-- Excerpted data follows --

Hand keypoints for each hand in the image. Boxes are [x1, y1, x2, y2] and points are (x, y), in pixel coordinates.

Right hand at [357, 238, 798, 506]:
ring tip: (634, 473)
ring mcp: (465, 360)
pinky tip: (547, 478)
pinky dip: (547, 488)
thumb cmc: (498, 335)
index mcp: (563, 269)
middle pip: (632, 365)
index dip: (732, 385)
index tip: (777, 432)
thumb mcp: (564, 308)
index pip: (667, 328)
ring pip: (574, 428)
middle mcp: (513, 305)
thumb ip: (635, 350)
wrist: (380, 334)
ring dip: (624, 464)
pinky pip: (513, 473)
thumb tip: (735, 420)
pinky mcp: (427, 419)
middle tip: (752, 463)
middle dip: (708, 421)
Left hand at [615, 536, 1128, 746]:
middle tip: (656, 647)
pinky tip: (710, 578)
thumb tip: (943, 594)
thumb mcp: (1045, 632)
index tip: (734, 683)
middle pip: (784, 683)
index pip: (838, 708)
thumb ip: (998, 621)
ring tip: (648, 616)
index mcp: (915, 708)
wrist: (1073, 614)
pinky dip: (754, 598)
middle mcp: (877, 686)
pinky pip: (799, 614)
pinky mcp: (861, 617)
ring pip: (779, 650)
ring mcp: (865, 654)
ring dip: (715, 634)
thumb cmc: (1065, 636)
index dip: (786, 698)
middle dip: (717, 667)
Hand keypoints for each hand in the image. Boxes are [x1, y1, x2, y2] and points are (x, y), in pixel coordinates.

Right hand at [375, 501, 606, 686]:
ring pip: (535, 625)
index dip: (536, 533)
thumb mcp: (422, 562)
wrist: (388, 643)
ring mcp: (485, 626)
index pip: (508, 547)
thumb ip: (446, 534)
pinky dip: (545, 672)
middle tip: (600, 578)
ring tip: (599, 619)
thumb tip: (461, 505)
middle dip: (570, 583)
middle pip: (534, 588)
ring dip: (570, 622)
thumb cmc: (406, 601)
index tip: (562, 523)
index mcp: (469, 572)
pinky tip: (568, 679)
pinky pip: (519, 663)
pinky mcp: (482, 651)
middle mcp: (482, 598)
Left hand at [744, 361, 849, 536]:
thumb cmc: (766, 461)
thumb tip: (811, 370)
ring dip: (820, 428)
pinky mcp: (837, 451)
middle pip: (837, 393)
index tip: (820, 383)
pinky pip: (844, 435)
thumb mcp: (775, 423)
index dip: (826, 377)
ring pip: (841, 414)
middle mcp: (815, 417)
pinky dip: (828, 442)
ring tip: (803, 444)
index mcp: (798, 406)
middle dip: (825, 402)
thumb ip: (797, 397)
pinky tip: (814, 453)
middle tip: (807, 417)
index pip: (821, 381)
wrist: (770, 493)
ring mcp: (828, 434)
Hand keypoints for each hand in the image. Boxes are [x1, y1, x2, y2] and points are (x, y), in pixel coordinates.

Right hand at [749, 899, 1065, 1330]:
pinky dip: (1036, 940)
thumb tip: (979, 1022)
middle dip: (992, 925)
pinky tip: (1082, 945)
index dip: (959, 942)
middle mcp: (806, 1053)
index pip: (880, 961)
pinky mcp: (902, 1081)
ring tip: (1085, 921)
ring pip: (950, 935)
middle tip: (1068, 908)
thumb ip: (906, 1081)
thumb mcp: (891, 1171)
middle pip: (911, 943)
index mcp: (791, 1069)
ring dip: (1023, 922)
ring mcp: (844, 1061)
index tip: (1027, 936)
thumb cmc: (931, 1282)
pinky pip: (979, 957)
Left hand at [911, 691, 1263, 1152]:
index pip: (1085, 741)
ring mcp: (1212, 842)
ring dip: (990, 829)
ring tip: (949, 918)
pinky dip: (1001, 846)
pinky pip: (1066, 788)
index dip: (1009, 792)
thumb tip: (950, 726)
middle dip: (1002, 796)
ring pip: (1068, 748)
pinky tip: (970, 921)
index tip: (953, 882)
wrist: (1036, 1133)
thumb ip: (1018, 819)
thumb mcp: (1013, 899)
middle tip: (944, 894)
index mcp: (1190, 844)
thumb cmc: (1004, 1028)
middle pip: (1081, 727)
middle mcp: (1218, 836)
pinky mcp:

-- Excerpted data concluded --

• **Work instructions**
Copy each line of the listing that holds the word "Right".

• **Task solution**
Right hand at [357, 238, 798, 506]:
Right hand at [375, 501, 606, 686]:
Right hand at [749, 899, 1065, 1330]:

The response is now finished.